Chemical decapitation renders PFAS harmless

Chemically beheading per- and polyfluoroalkyl substances (PFAS) with inexpensive solvents and reagents destroys these persistent compounds. Although the method isn’t ready for field applications yet, experts say it is a promising start to address the problem of these bioaccumulative pollutants.

PFAS are ‘forever chemicals’ that do not degrade in the environment or human body. They are linked to a host of health issue like immune system dysfunction, low birth weight, high cholesterol, thyroid disease and certain cancers.

But researchers have discovered ‘previously unrecognised pathways that cause the entire molecule to fall apart in a cascade of complex reactions that ultimately produce the benign products’, explained study leader Will Dichtel from Northwestern University, US, at a virtual media briefing.

Heating PFAS with sodium hydroxide to 80–120°C in a water/dimethyl sulfoxide mixture first removes the molecules’ carboxylic acid head groups, leaving behind a reactive perfluoroalkyl ion tail. Within 24 hours, it further degrades to fluoride ions and small carbon-containing ions like formate and carbonate.

The researchers were able to degrade 10 perfluoroalkyl carboxylic acids (PFCAs) and perfluoroalkyl ether carboxylic acids (PFECAs) – including perfluorooctanoic acid (PFOA) and its hexafluoropropylene oxide dimer acid replacement GenX.

But the Northwestern team realised that many of their observations were inconsistent with what is known about PFAS degradation. In computational experiments, collaborators Ken Houk at the University of California, Los Angeles, US, and Yuli Li at Tianjin University in China found that PFAS did not fall apart one carbon atom at a time but rather two or three at once.

While other PFAS destroying technologies may need temperatures as high as 400°C, this one only works at low temperatures. ‘Most other technologies [in this arena] can be generally summarised as large chemical or energy inputs that degrade almost everything that is there,’ Dichtel explained.

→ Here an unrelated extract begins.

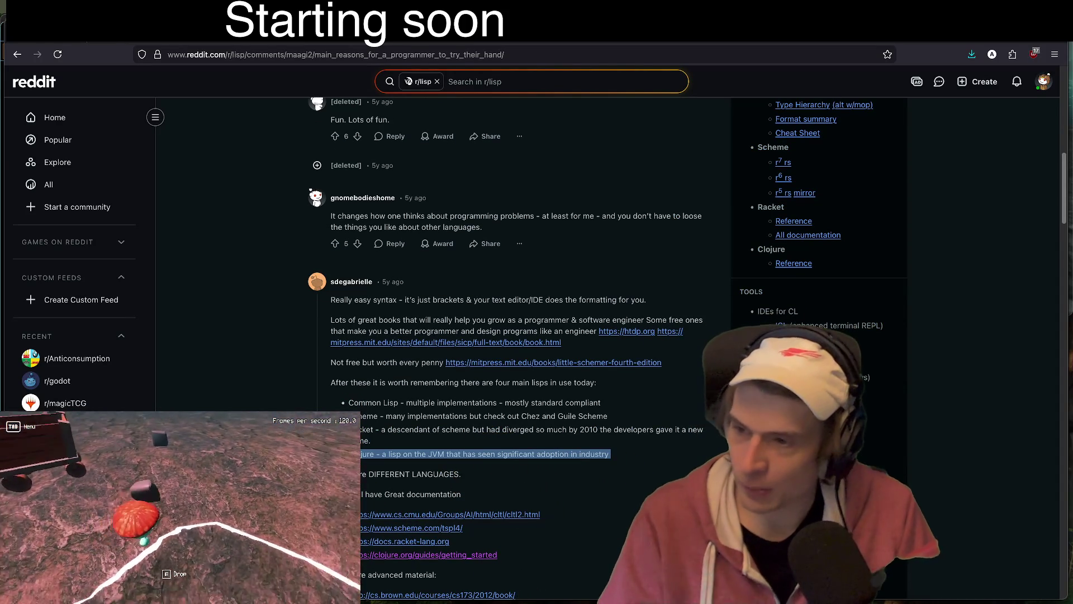
pyautogui.scroll(-1, 601, 457)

However, the method does not destroy perfluorooctane sulfonic acid (PFOS) and other sulfonates, which are among the most bioaccumulative and toxic PFAS that have been studied. The US Environmental Protection Agency has identified roughly 12,000 PFAS on the planet, only a tiny fraction of which are characterised or well understood.

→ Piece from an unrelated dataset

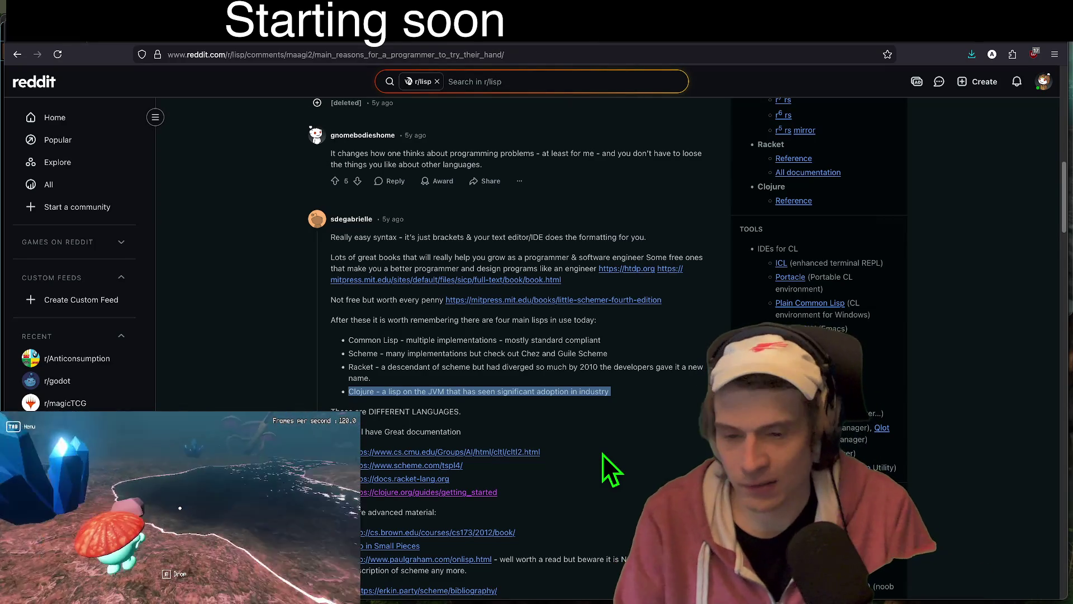
pyautogui.scroll(-5, 609, 447)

But Dichtel said other PFAS classes are likely to have their own weaknesses that can be exploited and then activated. Arjun Venkatesan, an environmental chemist and engineer at Stony Brook University, US, agrees. ‘Although the study is focused on only a subgroup of PFAS, perfluorocarboxylic acids, the success of the method allows the research community to explore the degradation of other PFAS, especially the more persistent perfluoroalkyl sulfonates,’ he tells Chemistry World.

Michael Wong, who chairs the chemical and biomolecular engineering department at Rice University, US, is most excited about the discovery of a new chemical pathway that breaks down PFOA without forming the usual shorter-chained derivatives. These are commonly seen in other approaches to destroy PFAS, like his own team’s photocatalysis work.

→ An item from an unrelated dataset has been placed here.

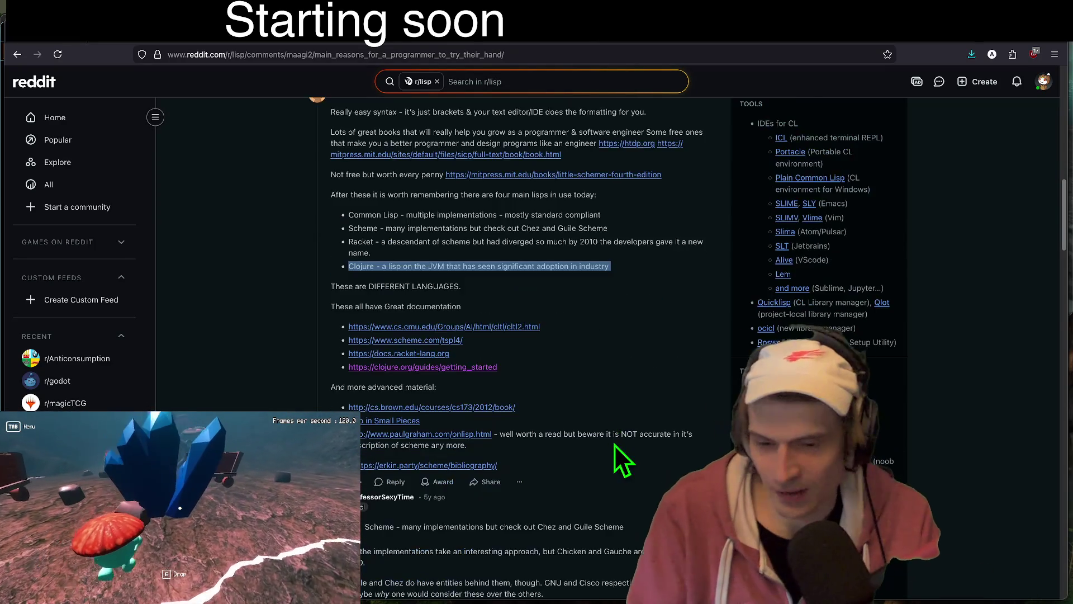
pyautogui.scroll(3, 529, 380)
pyautogui.scroll(2, 559, 380)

But Wong says it is unclear whether this method could be used directly in the environment, for example to treat river water. He suggests that it could be helpful for cleaning materials like activated carbon or ion-exchange membranes. These are used to decontaminate water but then become saturated with PFAS. ‘The spent material is generally disposed of in landfills or incineration,’ Wong notes. ‘This new chemistry allows for the PFAS contained in the solvent wash to be destroyed in a potentially cheaper way than other destructive methods being studied.’

Frank Leibfarth, a chemist at the University of North Carolina Chapel Hill, US, emphasises that this technology will not enable PFAS to be destroyed in water at environmentally relevant concentrations. ‘This is focused on decomposition of PFAS at high concentrations – orders of magnitude higher than those found in the environment – in organic solvent,’ he says. But finding ways to reduce the amount of base and use solvents that are more environmentally friendly and less costly would improve the method’s practicality, he says.